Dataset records
# # # #
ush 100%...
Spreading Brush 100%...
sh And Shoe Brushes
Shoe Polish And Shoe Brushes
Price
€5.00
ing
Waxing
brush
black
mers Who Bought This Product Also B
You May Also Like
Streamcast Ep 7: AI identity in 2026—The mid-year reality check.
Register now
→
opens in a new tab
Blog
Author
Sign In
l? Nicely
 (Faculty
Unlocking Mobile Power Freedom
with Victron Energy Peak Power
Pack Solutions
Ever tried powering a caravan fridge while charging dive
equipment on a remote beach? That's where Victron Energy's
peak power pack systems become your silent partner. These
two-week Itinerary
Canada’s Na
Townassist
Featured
# # # #
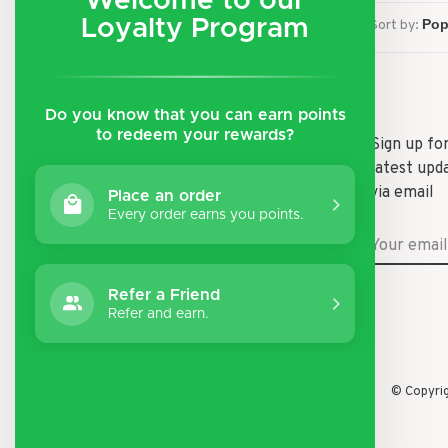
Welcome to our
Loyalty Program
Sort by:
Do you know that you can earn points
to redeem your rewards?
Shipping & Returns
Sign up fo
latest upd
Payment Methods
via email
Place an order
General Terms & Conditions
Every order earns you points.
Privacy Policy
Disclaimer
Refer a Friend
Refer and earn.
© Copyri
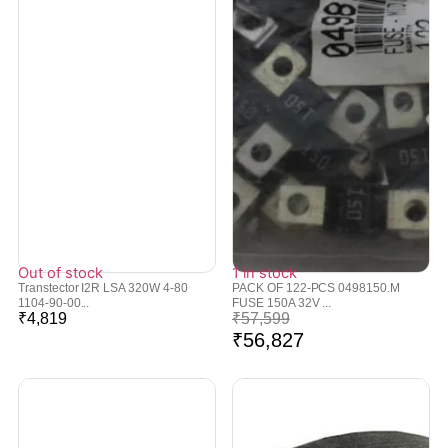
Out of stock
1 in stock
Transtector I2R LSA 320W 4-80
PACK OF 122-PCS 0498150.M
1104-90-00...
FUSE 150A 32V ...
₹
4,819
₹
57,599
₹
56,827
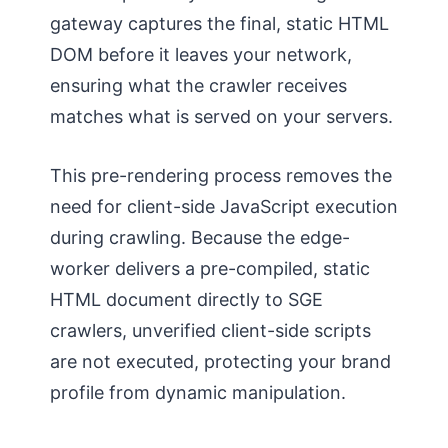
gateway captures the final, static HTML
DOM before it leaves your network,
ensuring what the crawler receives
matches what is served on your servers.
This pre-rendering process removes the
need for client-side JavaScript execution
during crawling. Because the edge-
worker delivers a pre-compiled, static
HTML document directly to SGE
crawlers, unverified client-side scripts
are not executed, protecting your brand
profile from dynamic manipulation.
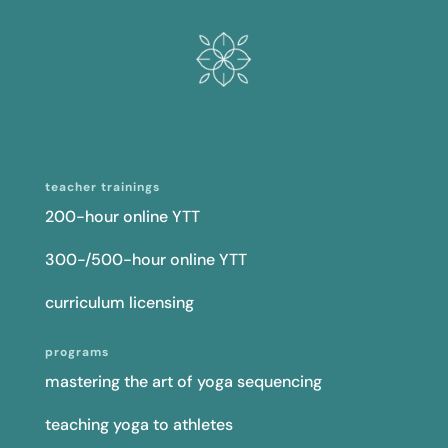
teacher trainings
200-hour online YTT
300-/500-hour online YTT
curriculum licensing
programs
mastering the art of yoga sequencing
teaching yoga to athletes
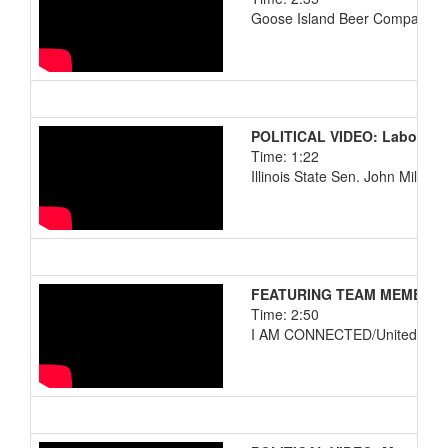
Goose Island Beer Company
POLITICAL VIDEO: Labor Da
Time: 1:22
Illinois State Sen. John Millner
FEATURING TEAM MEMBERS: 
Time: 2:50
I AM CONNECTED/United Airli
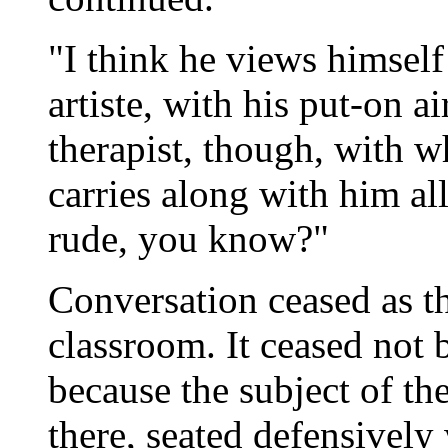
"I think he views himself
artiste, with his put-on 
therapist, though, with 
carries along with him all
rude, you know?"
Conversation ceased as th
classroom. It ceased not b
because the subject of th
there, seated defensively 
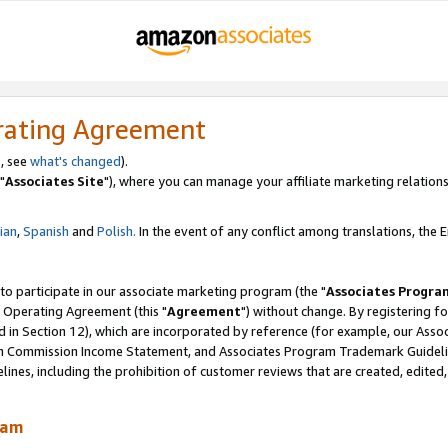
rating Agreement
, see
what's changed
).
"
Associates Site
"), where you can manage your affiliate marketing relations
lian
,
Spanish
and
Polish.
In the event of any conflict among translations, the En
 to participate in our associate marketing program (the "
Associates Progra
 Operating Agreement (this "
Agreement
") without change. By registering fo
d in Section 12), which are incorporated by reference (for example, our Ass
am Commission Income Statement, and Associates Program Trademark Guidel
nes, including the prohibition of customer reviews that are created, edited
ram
# # # #
What to work on:
Repeat word for word the lines in the items above, from the line containing "gateway captures the final, static HTML" through the line containing "teaching yoga to athletes". Leave the pictures out of your answer.

Worked solution:
gateway captures the final, static HTML
DOM before it leaves your network,
ensuring what the crawler receives
matches what is served on your servers.
This pre-rendering process removes the
need for client-side JavaScript execution
during crawling. Because the edge-
worker delivers a pre-compiled, static
HTML document directly to SGE
crawlers, unverified client-side scripts
are not executed, protecting your brand
profile from dynamic manipulation.
teacher trainings
200-hour online YTT
300-/500-hour online YTT
curriculum licensing
programs
mastering the art of yoga sequencing
teaching yoga to athletes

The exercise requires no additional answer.